Interest expense of $4.2 million for the second quarter of 2009 increased by $3.7 million over the comparable quarter in 2008 and reflected the cost of the Company's new senior secured credit facility. Effective August 1, 2009, the Company's average interest rate on its term loans will be reduced to 2.9 percent down from an average of 3.5 percent for the quarter ended June 30, 2009. The reduction in the interest rates and the lower debt is projected to save the Company $1.3 million of interest charges in the third quarter of 2009 compared to the 2009 second quarter although there will be a non-cash charge of approximately $0.6 million in the third quarter for the acceleration of the amortization of the deferred financing fees associated with the senior secured notes that will be paid in full. Amortization of debt issuance costs amounted to $0.9 million for the second quarter of 2009 compared to less than $0.1 million for the 2008 quarter and increased due to the higher financing costs for the new senior secured credit facility established as part of the Charleston acquisition.
The effective tax rate for the 2009 quarter was 36.5 percent compared to 36.8 percent for the 2008 quarter. The anticipated effective tax rate for the full year of 2009 is approximately 38 percent.
Cash Flow and Working Capital
Cash flow for the first six months of 2009 reflects $62.8 million generated from operating activities and $62.1 million of cash used to paydown debt, mainly due to cash proceeds generated from the sale of the dunnage bag business and cash from operations. Total debt outstanding as of June 30, 2009 was $378.3 million. By July 31, 2009 the Company will make $40 million of voluntary debt prepayments. The Company reached agreement with the lender of the 8.3 percent notes to pre-pay the senior secured notes in their entirety. The Company anticipates making further voluntary debt prepayments by September 30, 2009. The cash receipts and pre-tax earnings generated from the alternative fuel mixture tax credit are currently expected to exceed $50 million for the third quarter of 2009.
The Company was in compliance with all debt covenants at June 30, 2009.
At June 30, 2009, the Company had working capital of $67 million.

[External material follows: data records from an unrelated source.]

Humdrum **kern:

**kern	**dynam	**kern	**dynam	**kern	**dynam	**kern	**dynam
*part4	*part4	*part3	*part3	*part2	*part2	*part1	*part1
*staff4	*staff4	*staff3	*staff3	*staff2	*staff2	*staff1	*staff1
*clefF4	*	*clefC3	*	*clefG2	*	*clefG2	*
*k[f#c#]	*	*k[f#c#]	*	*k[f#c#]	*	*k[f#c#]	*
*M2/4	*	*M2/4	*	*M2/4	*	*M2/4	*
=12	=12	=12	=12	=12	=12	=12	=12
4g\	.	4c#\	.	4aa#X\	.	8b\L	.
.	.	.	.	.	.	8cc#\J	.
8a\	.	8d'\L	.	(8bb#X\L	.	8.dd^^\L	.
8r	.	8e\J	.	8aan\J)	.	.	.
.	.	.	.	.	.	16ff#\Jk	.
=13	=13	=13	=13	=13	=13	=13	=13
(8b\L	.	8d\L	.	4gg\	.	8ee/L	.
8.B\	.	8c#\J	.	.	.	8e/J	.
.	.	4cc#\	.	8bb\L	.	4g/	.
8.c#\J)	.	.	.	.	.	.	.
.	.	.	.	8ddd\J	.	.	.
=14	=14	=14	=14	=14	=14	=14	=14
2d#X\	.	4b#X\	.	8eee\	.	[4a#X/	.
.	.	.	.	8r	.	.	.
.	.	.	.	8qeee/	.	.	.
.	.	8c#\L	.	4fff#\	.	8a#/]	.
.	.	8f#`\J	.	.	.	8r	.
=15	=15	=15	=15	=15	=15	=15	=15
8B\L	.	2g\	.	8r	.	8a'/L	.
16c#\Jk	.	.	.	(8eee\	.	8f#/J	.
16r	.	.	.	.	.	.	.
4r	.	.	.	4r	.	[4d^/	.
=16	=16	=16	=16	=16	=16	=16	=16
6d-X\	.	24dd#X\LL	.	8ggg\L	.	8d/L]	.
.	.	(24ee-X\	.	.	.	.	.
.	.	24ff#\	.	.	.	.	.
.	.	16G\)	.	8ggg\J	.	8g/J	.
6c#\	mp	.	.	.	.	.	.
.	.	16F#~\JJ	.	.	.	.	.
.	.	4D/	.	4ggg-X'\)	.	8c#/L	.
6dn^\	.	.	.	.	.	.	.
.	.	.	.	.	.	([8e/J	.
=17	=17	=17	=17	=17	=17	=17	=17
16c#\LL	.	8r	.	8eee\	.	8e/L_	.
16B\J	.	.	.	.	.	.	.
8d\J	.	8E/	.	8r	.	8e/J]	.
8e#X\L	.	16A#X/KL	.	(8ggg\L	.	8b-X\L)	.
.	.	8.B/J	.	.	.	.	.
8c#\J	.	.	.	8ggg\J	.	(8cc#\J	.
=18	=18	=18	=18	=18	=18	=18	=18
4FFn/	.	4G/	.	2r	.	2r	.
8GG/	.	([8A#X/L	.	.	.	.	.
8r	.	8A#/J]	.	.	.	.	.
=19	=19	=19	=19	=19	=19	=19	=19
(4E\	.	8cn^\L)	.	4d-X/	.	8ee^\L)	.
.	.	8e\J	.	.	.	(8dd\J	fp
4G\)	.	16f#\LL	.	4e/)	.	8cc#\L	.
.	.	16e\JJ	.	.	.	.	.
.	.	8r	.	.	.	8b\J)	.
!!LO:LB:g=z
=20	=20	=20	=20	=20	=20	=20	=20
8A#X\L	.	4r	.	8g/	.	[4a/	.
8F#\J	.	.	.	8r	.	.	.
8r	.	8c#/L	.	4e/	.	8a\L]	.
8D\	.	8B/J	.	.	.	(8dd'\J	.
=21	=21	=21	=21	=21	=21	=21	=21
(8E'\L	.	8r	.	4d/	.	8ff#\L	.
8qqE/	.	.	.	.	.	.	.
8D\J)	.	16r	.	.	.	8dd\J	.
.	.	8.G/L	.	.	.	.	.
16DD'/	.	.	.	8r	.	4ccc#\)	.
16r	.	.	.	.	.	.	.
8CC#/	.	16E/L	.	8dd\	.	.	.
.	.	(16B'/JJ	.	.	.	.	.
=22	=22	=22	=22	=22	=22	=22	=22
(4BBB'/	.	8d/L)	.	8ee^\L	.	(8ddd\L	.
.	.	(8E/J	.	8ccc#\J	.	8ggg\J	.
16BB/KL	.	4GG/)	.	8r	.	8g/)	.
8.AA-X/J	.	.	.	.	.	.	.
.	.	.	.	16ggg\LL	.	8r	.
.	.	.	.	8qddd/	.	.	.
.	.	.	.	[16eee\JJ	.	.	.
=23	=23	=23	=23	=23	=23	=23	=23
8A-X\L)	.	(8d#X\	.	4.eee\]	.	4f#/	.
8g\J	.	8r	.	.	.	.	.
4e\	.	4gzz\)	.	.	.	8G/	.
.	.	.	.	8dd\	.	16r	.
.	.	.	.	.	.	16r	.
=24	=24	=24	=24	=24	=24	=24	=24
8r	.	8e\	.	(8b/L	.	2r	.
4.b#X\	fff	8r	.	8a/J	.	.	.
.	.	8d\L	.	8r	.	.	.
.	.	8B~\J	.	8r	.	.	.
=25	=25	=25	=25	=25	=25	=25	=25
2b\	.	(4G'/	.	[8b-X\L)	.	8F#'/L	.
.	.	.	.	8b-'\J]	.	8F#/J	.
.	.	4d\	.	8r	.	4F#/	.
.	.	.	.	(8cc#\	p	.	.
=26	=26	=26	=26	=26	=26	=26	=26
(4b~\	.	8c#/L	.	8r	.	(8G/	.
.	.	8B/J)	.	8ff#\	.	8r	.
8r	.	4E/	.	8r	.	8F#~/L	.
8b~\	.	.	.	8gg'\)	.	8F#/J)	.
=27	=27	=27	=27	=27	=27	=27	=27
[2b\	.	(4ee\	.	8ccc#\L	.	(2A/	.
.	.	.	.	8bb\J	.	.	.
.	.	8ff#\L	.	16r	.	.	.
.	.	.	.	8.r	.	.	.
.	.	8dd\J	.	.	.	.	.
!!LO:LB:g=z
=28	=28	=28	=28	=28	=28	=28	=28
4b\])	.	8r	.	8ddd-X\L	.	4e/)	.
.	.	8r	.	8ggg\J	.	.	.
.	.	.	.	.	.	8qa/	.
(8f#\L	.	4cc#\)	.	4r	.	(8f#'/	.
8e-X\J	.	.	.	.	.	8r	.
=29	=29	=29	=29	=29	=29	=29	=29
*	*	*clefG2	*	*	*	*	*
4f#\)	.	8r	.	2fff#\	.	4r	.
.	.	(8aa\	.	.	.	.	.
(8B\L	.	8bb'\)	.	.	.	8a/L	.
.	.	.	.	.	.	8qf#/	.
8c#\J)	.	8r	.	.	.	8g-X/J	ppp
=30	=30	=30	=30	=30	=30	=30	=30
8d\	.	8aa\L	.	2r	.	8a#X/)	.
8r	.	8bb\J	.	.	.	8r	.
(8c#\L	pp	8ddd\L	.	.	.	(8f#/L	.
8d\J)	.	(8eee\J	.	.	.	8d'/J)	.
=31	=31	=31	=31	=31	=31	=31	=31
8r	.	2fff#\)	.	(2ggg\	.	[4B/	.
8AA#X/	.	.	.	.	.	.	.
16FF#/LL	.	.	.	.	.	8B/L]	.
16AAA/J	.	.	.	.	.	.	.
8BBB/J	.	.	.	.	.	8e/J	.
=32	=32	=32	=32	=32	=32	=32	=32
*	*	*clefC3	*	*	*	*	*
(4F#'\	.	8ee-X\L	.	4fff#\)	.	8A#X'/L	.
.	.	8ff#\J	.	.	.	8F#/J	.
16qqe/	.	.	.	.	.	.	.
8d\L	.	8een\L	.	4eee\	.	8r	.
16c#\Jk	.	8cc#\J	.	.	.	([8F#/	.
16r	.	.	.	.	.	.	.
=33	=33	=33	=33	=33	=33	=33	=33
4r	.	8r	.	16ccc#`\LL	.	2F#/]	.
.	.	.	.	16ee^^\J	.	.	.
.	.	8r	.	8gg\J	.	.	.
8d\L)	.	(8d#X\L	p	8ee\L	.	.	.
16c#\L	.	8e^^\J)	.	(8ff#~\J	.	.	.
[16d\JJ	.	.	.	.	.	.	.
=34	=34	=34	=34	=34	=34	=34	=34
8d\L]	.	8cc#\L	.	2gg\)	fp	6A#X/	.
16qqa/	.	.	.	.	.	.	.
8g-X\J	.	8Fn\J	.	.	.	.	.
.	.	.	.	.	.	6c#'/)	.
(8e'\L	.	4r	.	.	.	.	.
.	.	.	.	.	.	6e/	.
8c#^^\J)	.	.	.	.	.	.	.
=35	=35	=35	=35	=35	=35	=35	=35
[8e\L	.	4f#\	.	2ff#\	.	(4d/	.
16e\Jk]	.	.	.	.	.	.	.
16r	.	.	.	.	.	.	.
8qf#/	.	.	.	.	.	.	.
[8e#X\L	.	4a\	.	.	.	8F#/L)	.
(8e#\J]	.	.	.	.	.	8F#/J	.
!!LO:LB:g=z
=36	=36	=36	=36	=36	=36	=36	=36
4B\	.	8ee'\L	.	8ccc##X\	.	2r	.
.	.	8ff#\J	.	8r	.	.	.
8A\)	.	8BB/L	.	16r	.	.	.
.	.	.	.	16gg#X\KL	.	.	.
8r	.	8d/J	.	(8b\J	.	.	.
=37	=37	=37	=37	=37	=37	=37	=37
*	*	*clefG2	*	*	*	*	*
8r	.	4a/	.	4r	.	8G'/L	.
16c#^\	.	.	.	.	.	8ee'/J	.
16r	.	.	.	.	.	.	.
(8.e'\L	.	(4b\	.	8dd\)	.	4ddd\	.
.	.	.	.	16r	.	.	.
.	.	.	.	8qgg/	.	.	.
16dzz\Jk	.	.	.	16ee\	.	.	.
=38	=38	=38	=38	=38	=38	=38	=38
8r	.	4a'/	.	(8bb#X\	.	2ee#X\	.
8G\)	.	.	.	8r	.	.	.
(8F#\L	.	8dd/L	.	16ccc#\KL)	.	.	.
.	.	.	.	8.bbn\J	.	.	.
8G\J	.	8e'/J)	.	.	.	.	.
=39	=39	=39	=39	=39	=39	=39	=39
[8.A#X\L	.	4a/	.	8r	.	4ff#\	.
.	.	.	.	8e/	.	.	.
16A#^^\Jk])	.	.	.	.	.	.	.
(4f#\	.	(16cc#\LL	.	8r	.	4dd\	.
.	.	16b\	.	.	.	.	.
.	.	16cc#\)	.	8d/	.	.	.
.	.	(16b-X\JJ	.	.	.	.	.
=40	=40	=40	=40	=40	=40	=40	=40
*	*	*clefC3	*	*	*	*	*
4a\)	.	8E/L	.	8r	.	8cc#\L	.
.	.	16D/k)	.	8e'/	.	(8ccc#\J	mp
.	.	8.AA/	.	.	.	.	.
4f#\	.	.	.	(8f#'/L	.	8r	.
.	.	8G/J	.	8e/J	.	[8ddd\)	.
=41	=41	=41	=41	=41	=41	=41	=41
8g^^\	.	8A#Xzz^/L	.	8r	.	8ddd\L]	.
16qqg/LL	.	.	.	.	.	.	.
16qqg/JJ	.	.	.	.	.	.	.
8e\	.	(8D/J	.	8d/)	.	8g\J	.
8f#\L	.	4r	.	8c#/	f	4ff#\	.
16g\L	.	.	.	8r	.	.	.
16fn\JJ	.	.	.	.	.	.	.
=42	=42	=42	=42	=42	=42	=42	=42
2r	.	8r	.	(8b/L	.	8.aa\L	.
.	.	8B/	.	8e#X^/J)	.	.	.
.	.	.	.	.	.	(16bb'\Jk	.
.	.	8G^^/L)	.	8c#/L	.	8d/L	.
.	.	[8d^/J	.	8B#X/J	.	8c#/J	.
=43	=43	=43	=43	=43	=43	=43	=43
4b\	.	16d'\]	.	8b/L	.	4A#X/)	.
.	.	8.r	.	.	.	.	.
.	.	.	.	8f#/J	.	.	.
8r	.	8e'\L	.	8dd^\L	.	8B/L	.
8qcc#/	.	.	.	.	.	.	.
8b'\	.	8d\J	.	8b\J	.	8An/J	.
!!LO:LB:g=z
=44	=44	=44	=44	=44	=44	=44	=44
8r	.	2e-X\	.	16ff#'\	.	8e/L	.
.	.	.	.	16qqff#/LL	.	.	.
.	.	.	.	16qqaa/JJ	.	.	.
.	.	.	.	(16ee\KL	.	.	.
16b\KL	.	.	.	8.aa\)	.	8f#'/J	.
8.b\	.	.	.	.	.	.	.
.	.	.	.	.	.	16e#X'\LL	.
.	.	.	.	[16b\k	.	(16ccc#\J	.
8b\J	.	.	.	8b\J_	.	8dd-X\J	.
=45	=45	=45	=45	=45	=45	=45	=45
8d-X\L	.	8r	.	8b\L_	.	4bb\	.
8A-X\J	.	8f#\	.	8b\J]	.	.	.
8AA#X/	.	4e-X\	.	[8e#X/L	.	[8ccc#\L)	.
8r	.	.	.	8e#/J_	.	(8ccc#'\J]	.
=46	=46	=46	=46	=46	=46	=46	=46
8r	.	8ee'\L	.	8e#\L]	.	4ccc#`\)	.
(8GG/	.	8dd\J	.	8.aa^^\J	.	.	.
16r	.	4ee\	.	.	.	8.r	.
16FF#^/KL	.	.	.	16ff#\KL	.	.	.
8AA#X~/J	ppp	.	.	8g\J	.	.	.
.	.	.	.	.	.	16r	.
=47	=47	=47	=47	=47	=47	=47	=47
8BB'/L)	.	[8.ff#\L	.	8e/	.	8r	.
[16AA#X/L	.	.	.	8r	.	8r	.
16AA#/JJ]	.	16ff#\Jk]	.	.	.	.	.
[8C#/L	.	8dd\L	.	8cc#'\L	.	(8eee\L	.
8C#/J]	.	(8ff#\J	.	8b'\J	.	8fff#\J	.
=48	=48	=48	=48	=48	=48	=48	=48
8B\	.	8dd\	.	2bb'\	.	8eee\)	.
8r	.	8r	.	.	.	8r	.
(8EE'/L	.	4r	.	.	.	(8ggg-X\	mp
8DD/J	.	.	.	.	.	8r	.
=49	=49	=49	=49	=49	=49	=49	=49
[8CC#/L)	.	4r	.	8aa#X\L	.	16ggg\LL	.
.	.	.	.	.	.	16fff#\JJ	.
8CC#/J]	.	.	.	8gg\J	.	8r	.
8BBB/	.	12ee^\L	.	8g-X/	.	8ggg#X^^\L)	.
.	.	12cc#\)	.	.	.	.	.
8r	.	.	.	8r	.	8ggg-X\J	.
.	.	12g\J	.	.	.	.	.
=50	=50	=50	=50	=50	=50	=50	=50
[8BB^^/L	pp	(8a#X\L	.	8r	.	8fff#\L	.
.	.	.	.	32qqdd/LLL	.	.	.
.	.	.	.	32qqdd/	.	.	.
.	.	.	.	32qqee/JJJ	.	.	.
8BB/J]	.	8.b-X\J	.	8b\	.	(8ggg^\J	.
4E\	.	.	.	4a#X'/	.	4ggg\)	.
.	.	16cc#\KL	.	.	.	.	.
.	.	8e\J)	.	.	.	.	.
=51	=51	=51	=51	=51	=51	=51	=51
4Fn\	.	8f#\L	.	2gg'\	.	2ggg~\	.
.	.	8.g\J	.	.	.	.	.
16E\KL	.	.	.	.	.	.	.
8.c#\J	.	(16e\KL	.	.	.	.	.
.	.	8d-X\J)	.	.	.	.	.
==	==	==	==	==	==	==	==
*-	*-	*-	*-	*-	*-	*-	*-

In summary, Stone commented, "We see demand for our products increasing. Pricing seems to have stabilized, and in fact, with improved market demand and low industry inventory levels, on July 15th we announced a $50/ton price increase for our kraft paper. With higher operating rates, increased shipments, potential benefits from kraft paper price increases, a lower cost profile, and a much stronger balance sheet, we are optimistic about the balance of 2009 and the opportunities that await us."
About the Company
Headquartered in Northbrook, IL, KapStone Paper and Packaging Corporation is a leading North American producer of unbleached kraft paper products, and linerboard. The Company is the parent company of KapStone Kraft Paper Corporation which includes paper mills in Roanoke Rapids, NC and North Charleston, SC, a lumber mill in Summerville, SC, and five chip mills in South Carolina. The business employs approximately 1,550 people.